EXERCISE: Copy out the text of the records below, swapping every "READ MORE" for "CONTINUE READING" and keeping everything else the same. Leave the pictures out of your answer.

==== RECORDS FOR THE EXERCISE

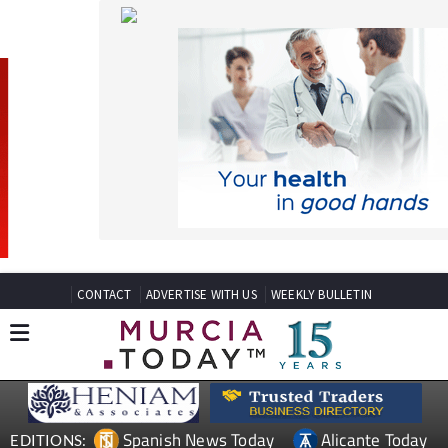
CONTACT
ADVERTISE WITH US
WEEKLY BULLETIN
Spanish News Today
Alicante Today
EDITIONS:
Andalucia Today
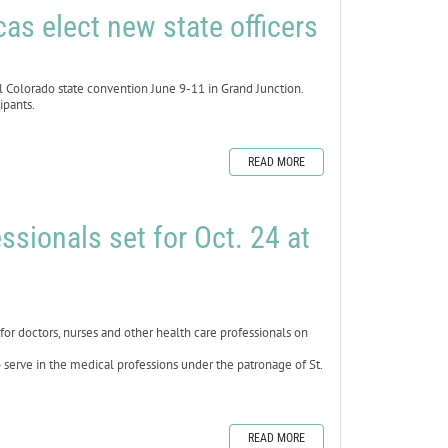
as elect new state officers
 Colorado state convention June 9-11 in Grand Junction.
ipants.
READ MORE
ssionals set for Oct. 24 at
 doctors, nurses and other health care professionals on
 serve in the medical professions under the patronage of St.
READ MORE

========

TASK RESULT:
CONTACT
ADVERTISE WITH US
WEEKLY BULLETIN
Spanish News Today
Alicante Today
EDITIONS:
Andalucia Today
as elect new state officers
 Colorado state convention June 9-11 in Grand Junction.
ipants.
CONTINUE READING
ssionals set for Oct. 24 at
 doctors, nurses and other health care professionals on
 serve in the medical professions under the patronage of St.
CONTINUE READING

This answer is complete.